(About this exercise):
Set out every line of the records below as one numbered list, skipping blank lines and leaving the pictures out.

(Input data):
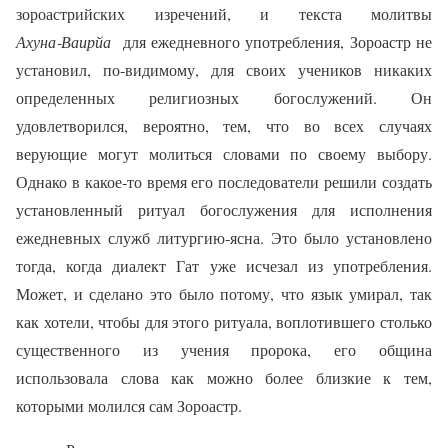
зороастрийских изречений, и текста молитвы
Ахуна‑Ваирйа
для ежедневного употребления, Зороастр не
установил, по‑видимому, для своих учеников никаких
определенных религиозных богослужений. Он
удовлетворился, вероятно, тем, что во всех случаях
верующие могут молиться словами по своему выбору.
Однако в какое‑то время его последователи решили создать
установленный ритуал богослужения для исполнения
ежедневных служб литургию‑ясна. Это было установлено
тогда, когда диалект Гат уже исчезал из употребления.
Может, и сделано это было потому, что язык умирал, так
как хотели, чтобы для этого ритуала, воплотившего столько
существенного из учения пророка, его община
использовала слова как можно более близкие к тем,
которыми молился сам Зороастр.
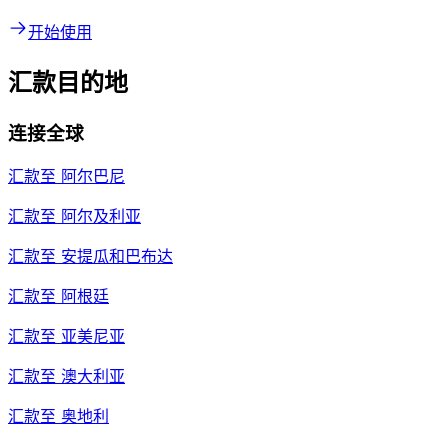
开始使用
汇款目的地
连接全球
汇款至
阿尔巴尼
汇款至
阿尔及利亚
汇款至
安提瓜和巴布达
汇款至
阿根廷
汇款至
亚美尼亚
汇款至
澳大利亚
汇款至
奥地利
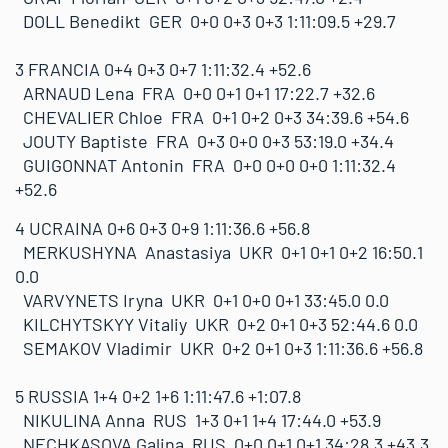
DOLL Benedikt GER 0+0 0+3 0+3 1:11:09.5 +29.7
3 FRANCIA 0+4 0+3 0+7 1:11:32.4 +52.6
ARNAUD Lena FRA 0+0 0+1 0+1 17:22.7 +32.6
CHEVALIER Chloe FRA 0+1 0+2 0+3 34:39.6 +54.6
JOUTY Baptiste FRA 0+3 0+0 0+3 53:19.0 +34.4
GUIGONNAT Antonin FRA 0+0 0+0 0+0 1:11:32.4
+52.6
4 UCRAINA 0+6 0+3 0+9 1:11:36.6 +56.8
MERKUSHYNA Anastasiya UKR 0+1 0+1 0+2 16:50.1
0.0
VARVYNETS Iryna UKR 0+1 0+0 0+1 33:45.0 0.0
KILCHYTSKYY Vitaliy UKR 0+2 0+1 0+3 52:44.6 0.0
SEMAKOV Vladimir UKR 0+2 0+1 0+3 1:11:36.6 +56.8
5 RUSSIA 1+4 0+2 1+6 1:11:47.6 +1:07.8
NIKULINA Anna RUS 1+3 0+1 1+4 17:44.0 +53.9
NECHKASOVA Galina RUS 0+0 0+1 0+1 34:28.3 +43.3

(Response below):
1. зороастрийских изречений, и текста молитвы
2. Ахуна‑Ваирйа
3. для ежедневного употребления, Зороастр не
4. установил, по‑видимому, для своих учеников никаких
5. определенных религиозных богослужений. Он
6. удовлетворился, вероятно, тем, что во всех случаях
7. верующие могут молиться словами по своему выбору.
8. Однако в какое‑то время его последователи решили создать
9. установленный ритуал богослужения для исполнения
10. ежедневных служб литургию‑ясна. Это было установлено
11. тогда, когда диалект Гат уже исчезал из употребления.
12. Может, и сделано это было потому, что язык умирал, так
13. как хотели, чтобы для этого ритуала, воплотившего столько
14. существенного из учения пророка, его община
15. использовала слова как можно более близкие к тем,
16. которыми молился сам Зороастр.
17. 开始使用
18. 汇款目的地
19. 连接全球
20. 汇款至
21. 阿尔巴尼
22. 汇款至
23. 阿尔及利亚
24. 汇款至
25. 安提瓜和巴布达
26. 汇款至
27. 阿根廷
28. 汇款至
29. 亚美尼亚
30. 汇款至
31. 澳大利亚
32. 汇款至
33. 奥地利
34. DOLL Benedikt GER 0+0 0+3 0+3 1:11:09.5 +29.7
35. 3 FRANCIA 0+4 0+3 0+7 1:11:32.4 +52.6
36. ARNAUD Lena FRA 0+0 0+1 0+1 17:22.7 +32.6
37. CHEVALIER Chloe FRA 0+1 0+2 0+3 34:39.6 +54.6
38. JOUTY Baptiste FRA 0+3 0+0 0+3 53:19.0 +34.4
39. GUIGONNAT Antonin FRA 0+0 0+0 0+0 1:11:32.4
40. +52.6
41. 4 UCRAINA 0+6 0+3 0+9 1:11:36.6 +56.8
42. MERKUSHYNA Anastasiya UKR 0+1 0+1 0+2 16:50.1
43. 0.0
44. VARVYNETS Iryna UKR 0+1 0+0 0+1 33:45.0 0.0
45. KILCHYTSKYY Vitaliy UKR 0+2 0+1 0+3 52:44.6 0.0
46. SEMAKOV Vladimir UKR 0+2 0+1 0+3 1:11:36.6 +56.8
47. 5 RUSSIA 1+4 0+2 1+6 1:11:47.6 +1:07.8
48. NIKULINA Anna RUS 1+3 0+1 1+4 17:44.0 +53.9
49. NECHKASOVA Galina RUS 0+0 0+1 0+1 34:28.3 +43.3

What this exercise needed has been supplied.